JAN RAJLICH ml. - Ma(i)croworld
For more than six decades, the work of graphic designer, painter and pedagogue Jan Rajlich Jr. (* 1950) has been associated with the cultural environment of the city of Brno, which was to a great extent co-created by his father, Jan Rajlich Sr. (1920-2016), graduate of the School of Arts in Zlín. From an early age, Jan Rajlich Jr. showed an intense interest in art-related activities. Already his first drawings from the preschool period clearly manifested his artistic talent and ability to concisely capture calm natural sceneries and the bustle of the city. Gradually, with a great bravado, he was able to deal with a number of art techniques (markers, oil pastels, gouache, collages) in distinctly expressive drawings as well as in densely coloured compositions.
Drawing has always dominated Rajlich's creative career. Even before he started his university studies in architecture at the Faculty of Civil Engineering of the Brno University of Technology (1968–1974), drawing served him as a tool in his attempts to grasp the surrounding world as a graphic artist. During his university studies, he learned a number of skills which he later used both in freelance and applied works, such as a highly developed sense of precise drawing. He used this ability during the early years of his collaboration with his father on graphic design assignments, creating brands, logotypes, or signage systems.

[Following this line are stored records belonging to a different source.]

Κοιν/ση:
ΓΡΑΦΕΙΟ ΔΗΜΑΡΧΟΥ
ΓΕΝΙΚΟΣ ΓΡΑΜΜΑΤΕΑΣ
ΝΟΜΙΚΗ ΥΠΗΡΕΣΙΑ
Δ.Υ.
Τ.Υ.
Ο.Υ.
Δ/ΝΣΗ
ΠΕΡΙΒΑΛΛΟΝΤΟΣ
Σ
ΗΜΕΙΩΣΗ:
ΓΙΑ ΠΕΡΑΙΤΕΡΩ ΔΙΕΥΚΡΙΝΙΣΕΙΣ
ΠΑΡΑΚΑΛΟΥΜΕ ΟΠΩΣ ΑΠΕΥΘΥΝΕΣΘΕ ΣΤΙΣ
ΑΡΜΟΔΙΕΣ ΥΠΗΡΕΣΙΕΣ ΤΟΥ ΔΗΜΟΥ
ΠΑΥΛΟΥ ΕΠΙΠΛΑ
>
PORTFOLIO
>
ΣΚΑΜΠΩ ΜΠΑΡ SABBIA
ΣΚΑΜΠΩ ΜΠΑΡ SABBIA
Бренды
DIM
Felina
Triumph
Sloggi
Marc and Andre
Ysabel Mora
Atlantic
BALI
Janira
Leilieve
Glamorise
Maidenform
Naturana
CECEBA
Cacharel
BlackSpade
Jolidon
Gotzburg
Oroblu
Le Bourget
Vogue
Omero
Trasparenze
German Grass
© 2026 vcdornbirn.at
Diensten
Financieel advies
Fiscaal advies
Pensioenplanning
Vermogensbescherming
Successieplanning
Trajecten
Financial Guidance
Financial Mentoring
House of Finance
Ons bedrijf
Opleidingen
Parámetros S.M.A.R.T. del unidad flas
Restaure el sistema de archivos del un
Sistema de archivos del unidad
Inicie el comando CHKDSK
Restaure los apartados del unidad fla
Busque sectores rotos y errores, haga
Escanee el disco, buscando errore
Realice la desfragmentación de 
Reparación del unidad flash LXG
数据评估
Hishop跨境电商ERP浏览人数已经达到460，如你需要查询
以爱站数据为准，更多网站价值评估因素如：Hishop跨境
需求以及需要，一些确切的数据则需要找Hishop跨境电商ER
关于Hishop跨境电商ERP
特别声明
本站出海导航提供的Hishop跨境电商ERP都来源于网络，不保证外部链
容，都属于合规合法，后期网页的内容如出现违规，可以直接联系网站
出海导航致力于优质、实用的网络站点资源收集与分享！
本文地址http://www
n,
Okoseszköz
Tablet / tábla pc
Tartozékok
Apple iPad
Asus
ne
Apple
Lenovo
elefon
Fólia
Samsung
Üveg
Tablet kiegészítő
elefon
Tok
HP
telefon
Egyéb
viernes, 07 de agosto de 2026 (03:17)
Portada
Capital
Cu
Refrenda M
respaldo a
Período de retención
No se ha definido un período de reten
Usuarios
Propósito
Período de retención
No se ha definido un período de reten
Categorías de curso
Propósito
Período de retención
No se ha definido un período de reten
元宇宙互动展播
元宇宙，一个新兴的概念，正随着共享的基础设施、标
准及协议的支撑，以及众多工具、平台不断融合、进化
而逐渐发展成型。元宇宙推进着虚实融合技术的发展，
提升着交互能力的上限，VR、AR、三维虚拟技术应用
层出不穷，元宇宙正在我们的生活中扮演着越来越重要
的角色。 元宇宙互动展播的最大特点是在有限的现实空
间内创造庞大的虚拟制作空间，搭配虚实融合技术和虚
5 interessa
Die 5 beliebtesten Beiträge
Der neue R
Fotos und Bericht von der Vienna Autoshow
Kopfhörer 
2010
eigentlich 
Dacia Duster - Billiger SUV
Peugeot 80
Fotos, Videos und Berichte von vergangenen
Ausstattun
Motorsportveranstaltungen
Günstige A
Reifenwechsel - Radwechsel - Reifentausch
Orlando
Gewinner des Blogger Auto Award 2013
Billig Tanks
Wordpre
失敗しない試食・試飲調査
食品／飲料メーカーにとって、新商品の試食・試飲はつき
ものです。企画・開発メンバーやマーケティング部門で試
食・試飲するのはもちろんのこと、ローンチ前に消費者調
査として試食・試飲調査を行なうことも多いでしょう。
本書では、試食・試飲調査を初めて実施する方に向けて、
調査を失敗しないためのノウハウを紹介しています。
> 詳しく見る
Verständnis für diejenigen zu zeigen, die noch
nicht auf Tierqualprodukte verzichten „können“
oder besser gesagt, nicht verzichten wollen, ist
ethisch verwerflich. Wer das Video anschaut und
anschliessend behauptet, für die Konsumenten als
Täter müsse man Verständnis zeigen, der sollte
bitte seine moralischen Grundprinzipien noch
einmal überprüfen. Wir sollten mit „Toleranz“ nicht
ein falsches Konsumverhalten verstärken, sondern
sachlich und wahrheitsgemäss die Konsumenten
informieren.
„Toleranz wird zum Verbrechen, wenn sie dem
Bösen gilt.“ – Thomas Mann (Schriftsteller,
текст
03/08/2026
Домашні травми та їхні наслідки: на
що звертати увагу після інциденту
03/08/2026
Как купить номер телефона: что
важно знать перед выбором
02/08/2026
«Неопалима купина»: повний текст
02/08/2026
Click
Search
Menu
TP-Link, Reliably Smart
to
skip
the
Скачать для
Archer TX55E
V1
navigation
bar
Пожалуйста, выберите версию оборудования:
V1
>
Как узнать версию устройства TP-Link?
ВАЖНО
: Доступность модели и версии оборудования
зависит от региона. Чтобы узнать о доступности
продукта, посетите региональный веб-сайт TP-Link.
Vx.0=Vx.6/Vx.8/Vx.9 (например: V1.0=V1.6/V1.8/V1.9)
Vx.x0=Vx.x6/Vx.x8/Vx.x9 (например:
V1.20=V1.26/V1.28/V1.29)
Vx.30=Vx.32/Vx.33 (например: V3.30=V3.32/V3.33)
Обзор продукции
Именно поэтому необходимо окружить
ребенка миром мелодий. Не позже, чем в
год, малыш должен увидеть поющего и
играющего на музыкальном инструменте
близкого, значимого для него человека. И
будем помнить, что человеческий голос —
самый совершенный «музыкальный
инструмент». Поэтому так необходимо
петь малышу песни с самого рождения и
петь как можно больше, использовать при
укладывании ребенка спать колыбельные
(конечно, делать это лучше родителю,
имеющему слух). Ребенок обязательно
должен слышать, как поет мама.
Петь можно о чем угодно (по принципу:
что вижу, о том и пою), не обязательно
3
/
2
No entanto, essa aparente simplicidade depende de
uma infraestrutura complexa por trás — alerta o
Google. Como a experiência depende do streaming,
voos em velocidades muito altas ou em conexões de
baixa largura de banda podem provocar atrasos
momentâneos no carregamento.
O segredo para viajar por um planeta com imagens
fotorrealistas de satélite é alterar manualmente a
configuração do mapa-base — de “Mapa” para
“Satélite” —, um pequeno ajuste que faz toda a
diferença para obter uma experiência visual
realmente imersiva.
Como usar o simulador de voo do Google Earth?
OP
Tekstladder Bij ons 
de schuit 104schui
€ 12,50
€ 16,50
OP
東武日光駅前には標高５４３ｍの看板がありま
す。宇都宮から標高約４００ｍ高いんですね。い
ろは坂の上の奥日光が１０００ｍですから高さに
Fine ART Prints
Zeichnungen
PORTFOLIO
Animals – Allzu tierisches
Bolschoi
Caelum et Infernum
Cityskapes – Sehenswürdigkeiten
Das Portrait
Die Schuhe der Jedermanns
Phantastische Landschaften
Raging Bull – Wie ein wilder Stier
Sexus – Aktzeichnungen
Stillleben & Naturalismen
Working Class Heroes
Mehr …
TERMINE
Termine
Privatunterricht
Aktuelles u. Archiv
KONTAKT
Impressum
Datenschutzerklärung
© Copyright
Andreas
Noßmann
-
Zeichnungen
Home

During the first seven years after graduation, Jan Rajlich worked at the State Project Institute of Commerce in Brno and at the same time started discovering the field of graphic design. In the second half of the 1970s, he became more interested in the technique of oil painting and took part in several exhibitions of Brno-based artists with his works. His works from that period show a deepening effort for a more intense reflection of the relationship between man and the urban environment. In his works, he devoted an ever-increasing space for capturing urban traffic through the depiction of human figures, and it can be said that in a way he artistically thematized the issue of (mass) communication.
His artistic activity falls into the period of early postmodernism, the heterogeneous stimuli of which Rajlich did not avoid, on the contrary, he was able to creatively adapt and transform them in his works. The topic of modern civilization and interpersonal communication later became the focal point of his interest for many decades. Rajlich became a silent observer of the colourful, dynamically energetic and often comically confusing world around us, which he „commented“ and interpreted in his drawings and paintings using a typically ironic tone.
The style of Jan Rajlich's paintings was partly inspired by the work of the Austrian postmodern architect, painter and graphic artist Friedensreich Hundertwasser, mainly due to the almost psychedelic combination of colours or stylization and use of irregular and organic shapes. However, Rajlich went even further and enhanced his compositions with lettristic elements consisting of fragments of conversations or even Dadaist automatic texts. This element became characteristic especially for his large-format serigraphs, the meaning of which was consequently shifted from graphic to poetic level.
The second half of the 1980s brought new energy to Rajlich's work thanks to the potential of computers. For a long time, he had been interested in new technology and its possibilities, as well as in the works of artists who used computers for creative work. He first applied his work with digital images in his original art works and, since the mid-1990s, also in his graphic designs. In his first computer works, he used software for scanning physical drawings, which he subsequently fragmented using various types of mosaics, a technique which produced a wide range of variations of the original motif. He then printed the newly created works and selected suitable motifs for his own work. The possibility to create with the help of a computer further expanded Jan Rajlich’s artistic register. It was typical for him that, in these experiments, he did not try to deny the formal imperfection of the emerging technique; on the contrary, he used the raw and rough appearance of the pixelated image as a new expressive element in his compositions.
Jan Rajlich's present-day artworks continue to develop the creative and compositional approaches he had mastered in previous decades. He still utilizes unusual deconstructive fragmentation of surfaces, and his large-format serigraphs often work on the principle of "two views". In practice, this means that when viewed from a distance, seeing the image of the macro world, the requirements of graphic design and of the poster medium come into focus – communication using distinctive clearly legible signs and symbols. Looking closely at the imaginary microworld, on the other hand, they fall apart into living image fragments that pulsate with their own communication energy. They combine the subtle poetics of dramas of characters, portrayed in filigree hand drawings, appearing in Brueghel-like picturesque scenes. An almost inseparable element of these compositions is the presence of written text and typography, using either imaginative automatic texts or reflecting the sharp humour, sarcasm and exaggeration, so typical of Jan Rajlich. As a result, his work remains distinctive, contemporary and inspiring even for today's times, over-saturated with communication.
The Ma(i)croworld exhibition presents a retrospective of the work of Jan Rajlich Jr., featuring, on several occasions, the works of his father, creating an imaginary dialogue. This synthesis shows a surprising convergence of the work of both authors (and, for some time, also collaborators), whose approach significantly differed at first sight. While Jan Rajlich Sr.'s work was almost exclusively dominated by landscape painting and then abstraction, his son's work has always been characterized by figurative works, stylized in diverse ways.